### What is being asked
Swap "scientific name" for "binomial name" in the material below, change nothing else, and omit the pictures from your copy.

***

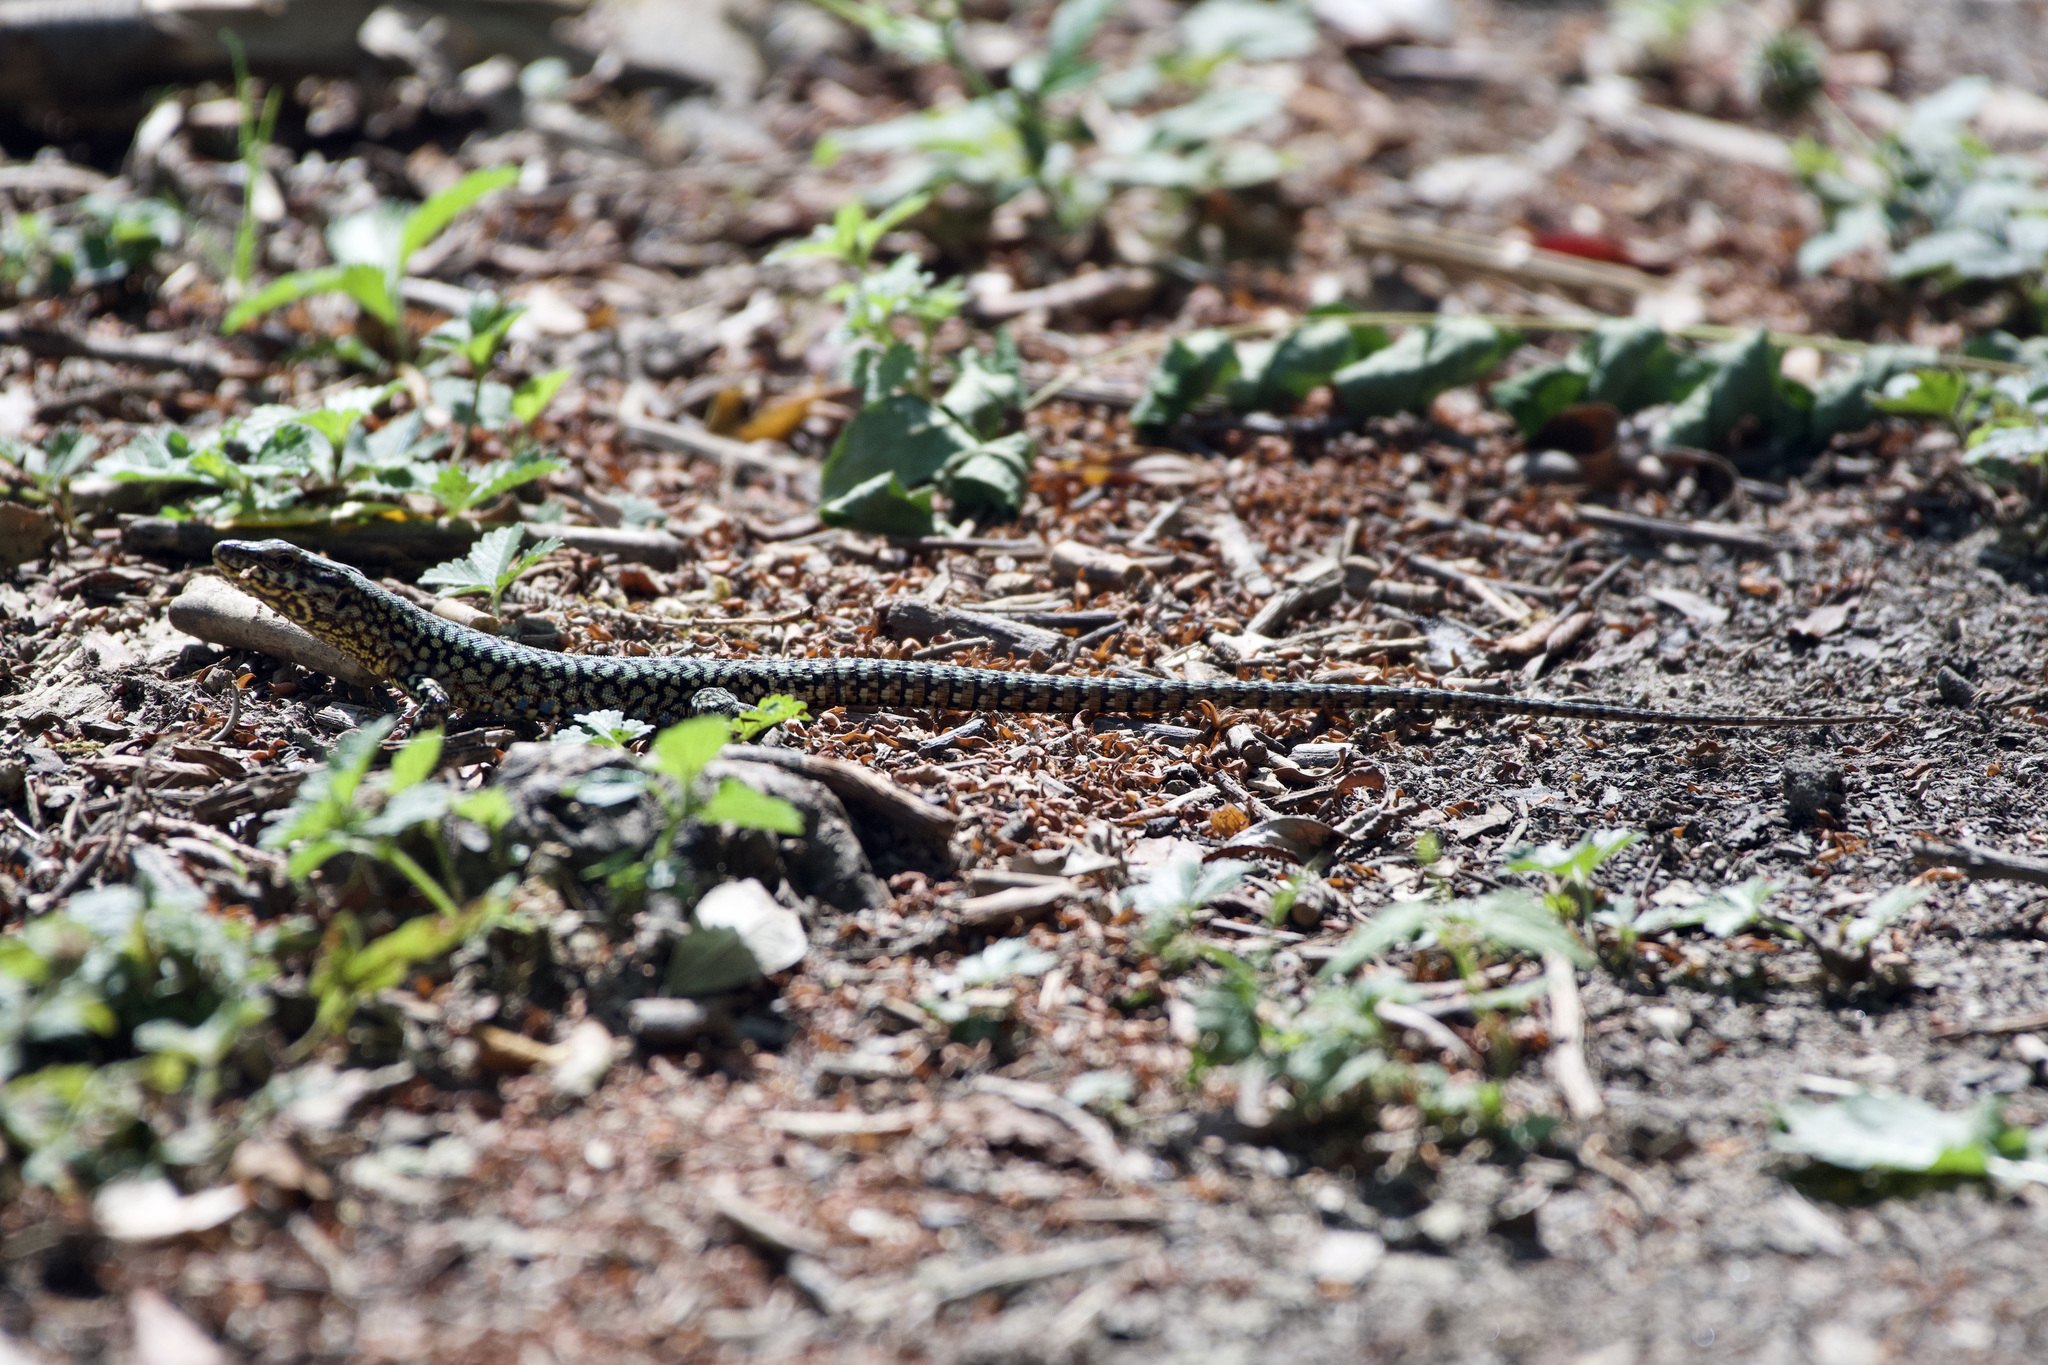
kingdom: Animalia
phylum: Chordata
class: Squamata
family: Lacertidae
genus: Podarcis
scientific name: Podarcis muralis
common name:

***

### Solved problem
kingdom: Animalia
phylum: Chordata
class: Squamata
family: Lacertidae
genus: Podarcis
binomial name: Podarcis muralis
common name:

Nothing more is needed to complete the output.